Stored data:
'''

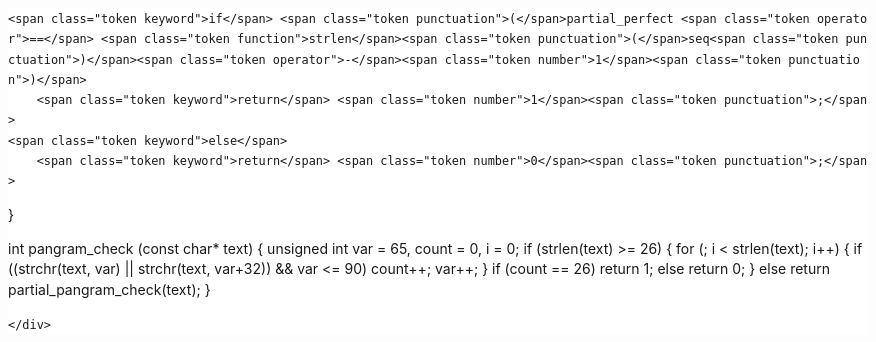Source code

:     <span class="token keyword">if</span> <span class="token punctuation">(</span>partial_perfect <span class="token operator">==</span> <span class="token function">strlen</span><span class="token punctuation">(</span>seq<span class="token punctuation">)</span><span class="token operator">-</span><span class="token number">1</span><span class="token punctuation">)</span>
        <span class="token keyword">return</span> <span class="token number">1</span><span class="token punctuation">;</span>
    <span class="token keyword">else</span>
        <span class="token keyword">return</span> <span class="token number">0</span><span class="token punctuation">;</span>
<span class="token punctuation">}</span>

<span class="token keyword">int</span> <span class="token function">pangram_check</span> <span class="token punctuation">(</span><span class="token keyword">const</span> <span class="token keyword">char</span><span class="token operator">*</span> text<span class="token punctuation">)</span> <span class="token punctuation">{</span>
    <span class="token keyword">unsigned</span> <span class="token keyword">int</span> var <span class="token operator">=</span> <span class="token number">65</span><span class="token punctuation">,</span> count <span class="token operator">=</span> <span class="token number">0</span><span class="token punctuation">,</span> i <span class="token operator">=</span> <span class="token number">0</span><span class="token punctuation">;</span>
    <span class="token keyword">if</span> <span class="token punctuation">(</span><span class="token function">strlen</span><span class="token punctuation">(</span>text<span class="token punctuation">)</span> <span class="token operator">&gt;=</span> <span class="token number">26</span><span class="token punctuation">)</span>
    <span class="token punctuation">{</span>
        <span class="token keyword">for</span> <span class="token punctuation">(</span><span class="token punctuation">;</span> i <span class="token operator">&lt;</span> <span class="token function">strlen</span><span class="token punctuation">(</span>text<span class="token punctuation">)</span><span class="token punctuation">;</span> i<span class="token operator">++</span><span class="token punctuation">)</span>
        <span class="token punctuation">{</span>
            <span class="token keyword">if</span> <span class="token punctuation">(</span><span class="token punctuation">(</span><span class="token function">strchr</span><span class="token punctuation">(</span>text<span class="token punctuation">,</span> var<span class="token punctuation">)</span> <span class="token operator">||</span> <span class="token function">strchr</span><span class="token punctuation">(</span>text<span class="token punctuation">,</span> var<span class="token operator">+</span><span class="token number">32</span><span class="token punctuation">)</span><span class="token punctuation">)</span> <span class="token operator">&amp;&amp;</span> var <span class="token operator">&lt;=</span> <span class="token number">90</span><span class="token punctuation">)</span>
                count<span class="token operator">++</span><span class="token punctuation">;</span>
            var<span class="token operator">++</span><span class="token punctuation">;</span>
        <span class="token punctuation">}</span>
        <span class="token keyword">if</span> <span class="token punctuation">(</span>count <span class="token operator">==</span> <span class="token number">26</span><span class="token punctuation">)</span>
            <span class="token keyword">return</span> <span class="token number">1</span><span class="token punctuation">;</span>
        <span class="token keyword">else</span>
            <span class="token keyword">return</span> <span class="token number">0</span><span class="token punctuation">;</span>
    <span class="token punctuation">}</span>
    <span class="token keyword">else</span>
        <span class="token keyword">return</span> <span class="token function">partial_pangram_check</span><span class="token punctuation">(</span>text<span class="token punctuation">)</span><span class="token punctuation">;</span>
<span class="token punctuation">}</span>

</code></pre>

    </div>
  </div>
</body>

</html>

'''

• Exercise: Copy out all the entries precisely. No images.

• Reply:
Source code

:     <span class="token keyword">if</span> <span class="token punctuation">(</span>partial_perfect <span class="token operator">==</span> <span class="token function">strlen</span><span class="token punctuation">(</span>seq<span class="token punctuation">)</span><span class="token operator">-</span><span class="token number">1</span><span class="token punctuation">)</span>
        <span class="token keyword">return</span> <span class="token number">1</span><span class="token punctuation">;</span>
    <span class="token keyword">else</span>
        <span class="token keyword">return</span> <span class="token number">0</span><span class="token punctuation">;</span>
<span class="token punctuation">}</span>

<span class="token keyword">int</span> <span class="token function">pangram_check</span> <span class="token punctuation">(</span><span class="token keyword">const</span> <span class="token keyword">char</span><span class="token operator">*</span> text<span class="token punctuation">)</span> <span class="token punctuation">{</span>
    <span class="token keyword">unsigned</span> <span class="token keyword">int</span> var <span class="token operator">=</span> <span class="token number">65</span><span class="token punctuation">,</span> count <span class="token operator">=</span> <span class="token number">0</span><span class="token punctuation">,</span> i <span class="token operator">=</span> <span class="token number">0</span><span class="token punctuation">;</span>
    <span class="token keyword">if</span> <span class="token punctuation">(</span><span class="token function">strlen</span><span class="token punctuation">(</span>text<span class="token punctuation">)</span> <span class="token operator">&gt;=</span> <span class="token number">26</span><span class="token punctuation">)</span>
    <span class="token punctuation">{</span>
        <span class="token keyword">for</span> <span class="token punctuation">(</span><span class="token punctuation">;</span> i <span class="token operator">&lt;</span> <span class="token function">strlen</span><span class="token punctuation">(</span>text<span class="token punctuation">)</span><span class="token punctuation">;</span> i<span class="token operator">++</span><span class="token punctuation">)</span>
        <span class="token punctuation">{</span>
            <span class="token keyword">if</span> <span class="token punctuation">(</span><span class="token punctuation">(</span><span class="token function">strchr</span><span class="token punctuation">(</span>text<span class="token punctuation">,</span> var<span class="token punctuation">)</span> <span class="token operator">||</span> <span class="token function">strchr</span><span class="token punctuation">(</span>text<span class="token punctuation">,</span> var<span class="token operator">+</span><span class="token number">32</span><span class="token punctuation">)</span><span class="token punctuation">)</span> <span class="token operator">&amp;&amp;</span> var <span class="token operator">&lt;=</span> <span class="token number">90</span><span class="token punctuation">)</span>
                count<span class="token operator">++</span><span class="token punctuation">;</span>
            var<span class="token operator">++</span><span class="token punctuation">;</span>
        <span class="token punctuation">}</span>
        <span class="token keyword">if</span> <span class="token punctuation">(</span>count <span class="token operator">==</span> <span class="token number">26</span><span class="token punctuation">)</span>
            <span class="token keyword">return</span> <span class="token number">1</span><span class="token punctuation">;</span>
        <span class="token keyword">else</span>
            <span class="token keyword">return</span> <span class="token number">0</span><span class="token punctuation">;</span>
    <span class="token punctuation">}</span>
    <span class="token keyword">else</span>
        <span class="token keyword">return</span> <span class="token function">partial_pangram_check</span><span class="token punctuation">(</span>text<span class="token punctuation">)</span><span class="token punctuation">;</span>
<span class="token punctuation">}</span>

</code></pre>

    </div>
  </div>
</body>

</html>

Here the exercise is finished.